Ses missions se suivent, mais ne se ressemblent pas : apporter son conseil sur des opérations de M&A, répondre à un audit de la Cnil en fin 2020, développer des moyens de lutte contre la fraude et d’action contre les mauvais payeurs, animer la communauté juridique d’Alan, accompagner l’utilisation de l’IA au sein de l’entreprise… “Les gros enjeux c’est de rester dans les attentes des régulateurs.” Comprendre : montrer à ces régulateurs que la mutuelle se soucie du respect des engagements qu’elle prend envers ses membres. Alan a répondu présent à la Cnil qui cherchait des têtes pensantes pour élaborer sa doctrine en matière de nouvelles technologies.
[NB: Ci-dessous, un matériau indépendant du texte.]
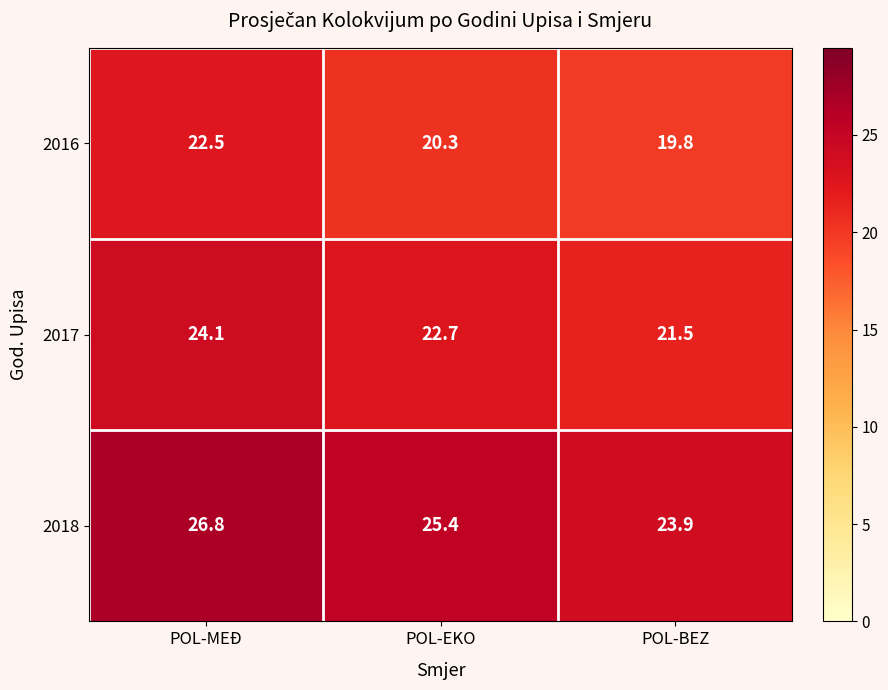

Reading left to right, extract all data points from this chart.

2016: POL-MEĐ=22.5	POL-EKO=20.3	POL-BEZ=19.8
2017: POL-MEĐ=24.1	POL-EKO=22.7	POL-BEZ=21.5
2018: POL-MEĐ=26.8	POL-EKO=25.4	POL-BEZ=23.9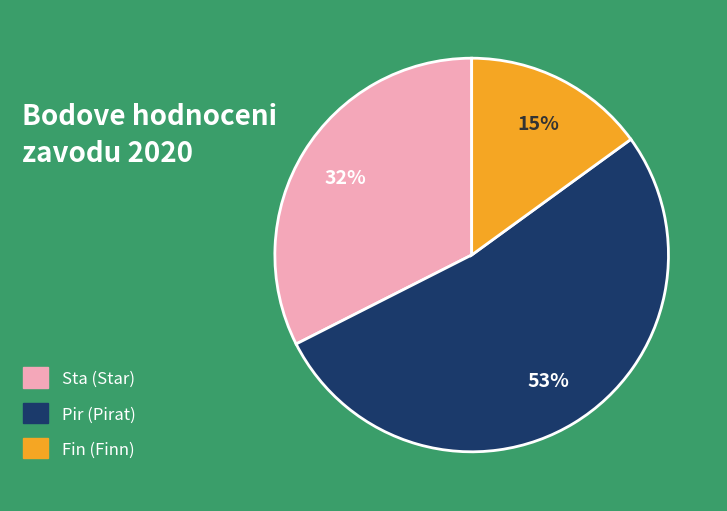

What is the ratio of the value at Fin (Finn) to the value at Sta (Star)?

0.5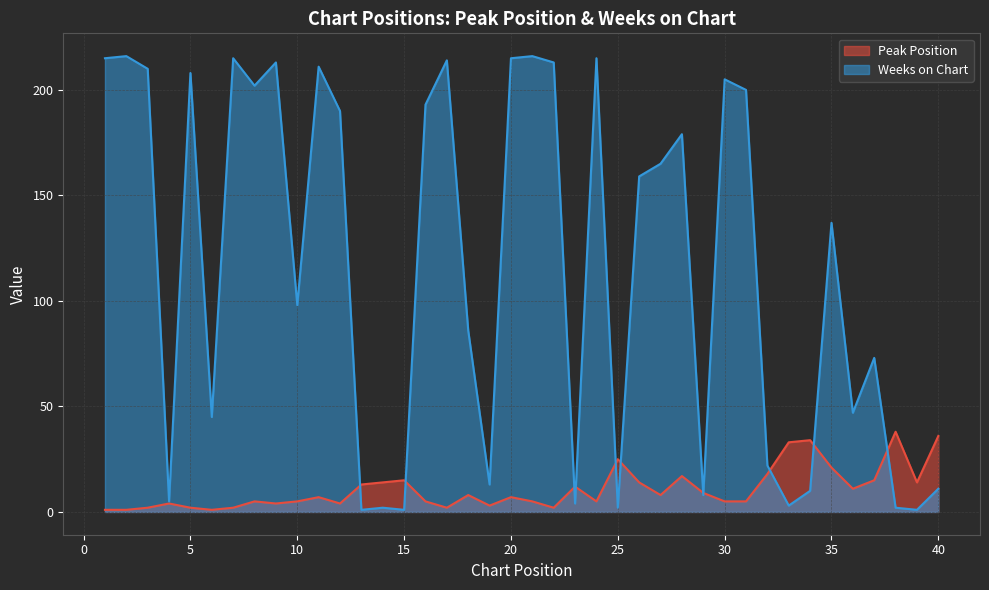

How many data points in Weeks on Chart are less than 159?

20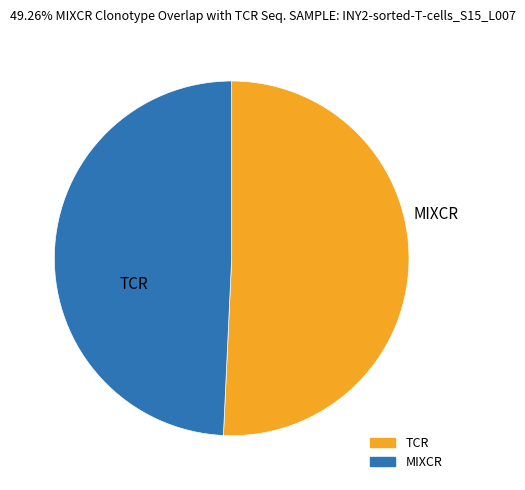

Is there a majority slice in this chart?

Yes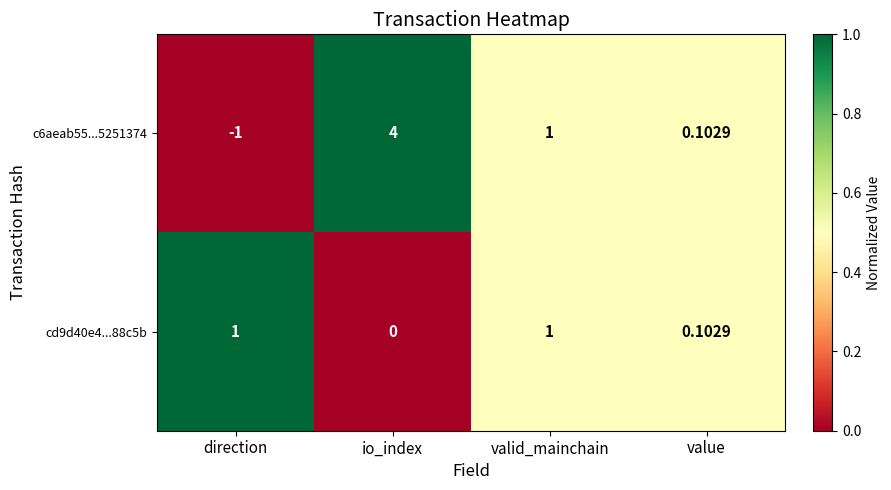

Which label corresponds to the smallest value in the chart?

direction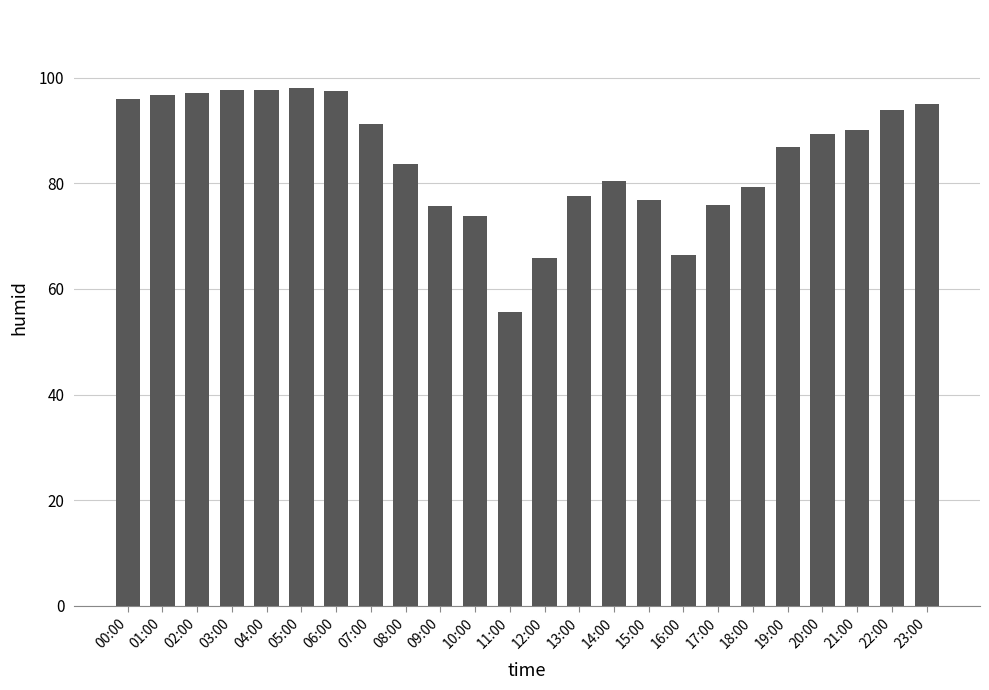

The chart shows a value of 31.5 at 15:00. True or false?

False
Avec sa gestion des données personnelles ayant trait à la santé des assurées, l'assurance connaît bien le sujet. Marion Bergeret explique que la start-up a à cœur d’être “un acteur qui veut respecter les règles du jeu”. Un acteur transparent aussi. Le courrier de la Cnil clôturant le contrôle d’Alan figure sur le blog l’entreprise. Tous les régulateurs sont traités à la même enseigne. Alan doit obtenir l’aval de l’Autorité de contrôle prudentiel et de résolution (ACPR) pour lever des fonds. “On transmet l’information avant qu’on nous la demande, et on travaille en bonne intelligence. Cela nous permet aussi de garder notre vitesse d’exécution.” Auprès de Bercy, c’est de l’actionnariat salarié que la start-up fait la promotion. Un mécanisme “intelligent pour l’économie française”, assure la directrice juridique d’Alan, friand de ce dispositif fiscal.
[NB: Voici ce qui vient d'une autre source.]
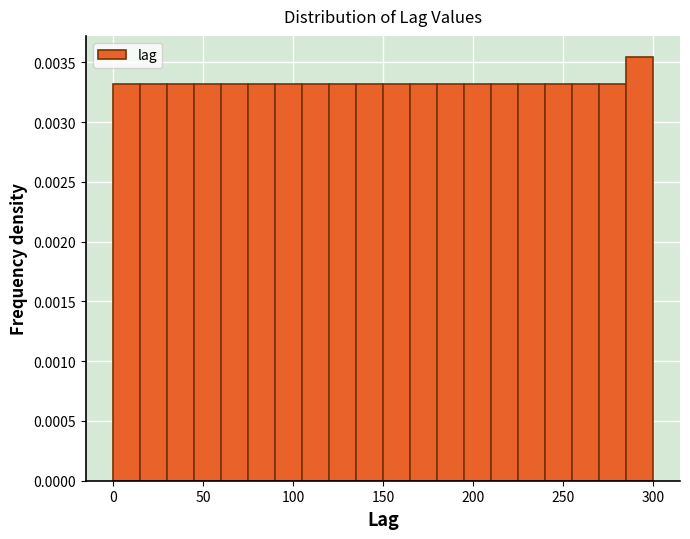

Read against the x-axis, roughly where is the centre of the tallest bar?

295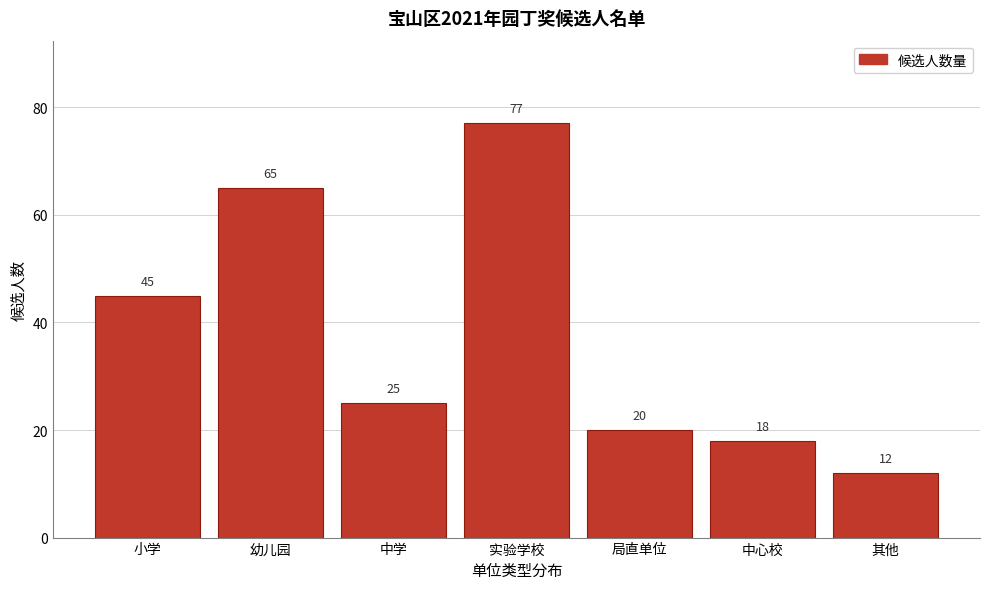

Reading left to right, what are all the values shown in this chart?

小学=45	幼儿园=65	中学=25	实验学校=77	局直单位=20	中心校=18	其他=12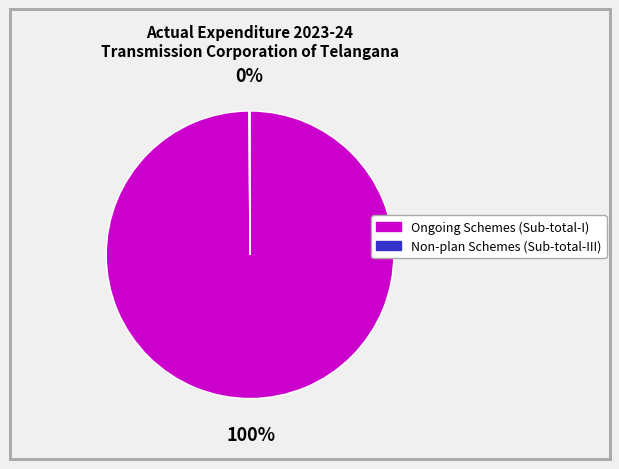

The Ongoing Schemes (Sub-total-I) slice represents 93% of the pie. True or false?

False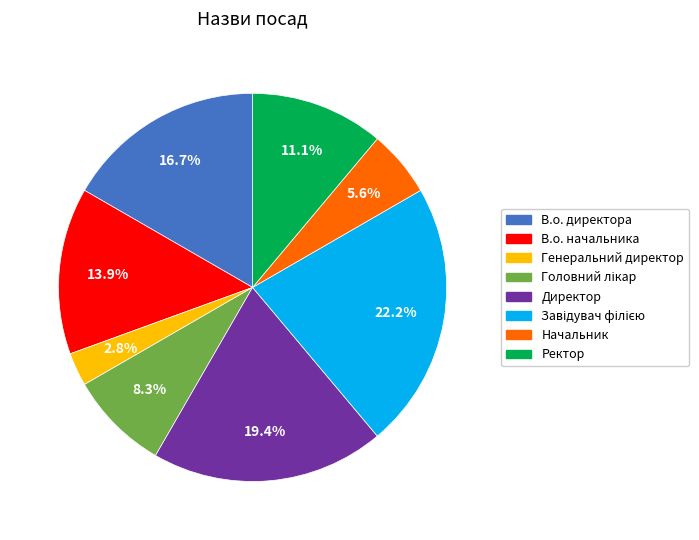

Which category has the smallest portion of the pie?

Генеральний директор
“Chez Alan, les solutions d’IA fonctionnent très bien parce que l’on consigne tout par écrit depuis huit ans”

Et puis, chez Alan, les salariés savent qui est payé combien. La start-up a mis au point une grille de salaire translucide. Une autre façon de faire régner la transparence au sein des locaux qui bordent le canal Saint-Martin dans le 10e arrondissement de Paris. Et hors des locaux, pour les 30 % des effectifs qui profitent de la formule télétravail à volonté de la start-up. Marion Bergeret vit au grand air à Chamonix. C’est depuis les montagnes qu’elle bûche sur les questions de conformité ou d’intelligence artificielle. Une technologie sur laquelle d’ailleurs, les cofondateurs, Charles Gorintin et Jean-Charles Samuelian, également cofondateurs non opérationnels de Mistral AI, avaient déjà parié il y a plusieurs années. En interne, les équipes utilisent DUST, entre autres. “Chez Alan, les solutions d’IA fonctionnent très bien parce que l’on consigne tout par écrit depuis huit ans, raconte Marion Bergeret, on a créé une mémoire collective pour analyser les décisions.”

Bonne foi

C’est d’ailleurs dû à un aspect très commenté du fonctionnement d’Alan : la prohibition des réunions. Si un employé doit prendre une décision, il met en route une plateforme interne, partage ses interrogations, le contexte et des documents puis invite ses collaborateurs à l’éclairer sur le sujet. Des mois ou des années après, Alan n’aura qu’à fouiller dans son cloud pour retrouver le chemin et les raisons de telle ou telle décision, justificatifs et documents à l’appui. Selon la juriste qu’est Marion Bergeret, ce processus permet d’apporter “la preuve de la bonne foi” des personnes décisionnaires. Pour cette directrice juridique, le juriste ne doit pas à être le seul à prendre des décisions. Alan opère dans un milieu très réglementé. Les product managers doivent connaître leurs produits et les règles assorties. Ça fonctionne. Alan a remporté en novembre dernier, à l’occasion de la réforme assurance-santé dans la fonction publique, l’appel d’offres du Palais-Bourbon pour l’assurance-santé des assistants parlementaires.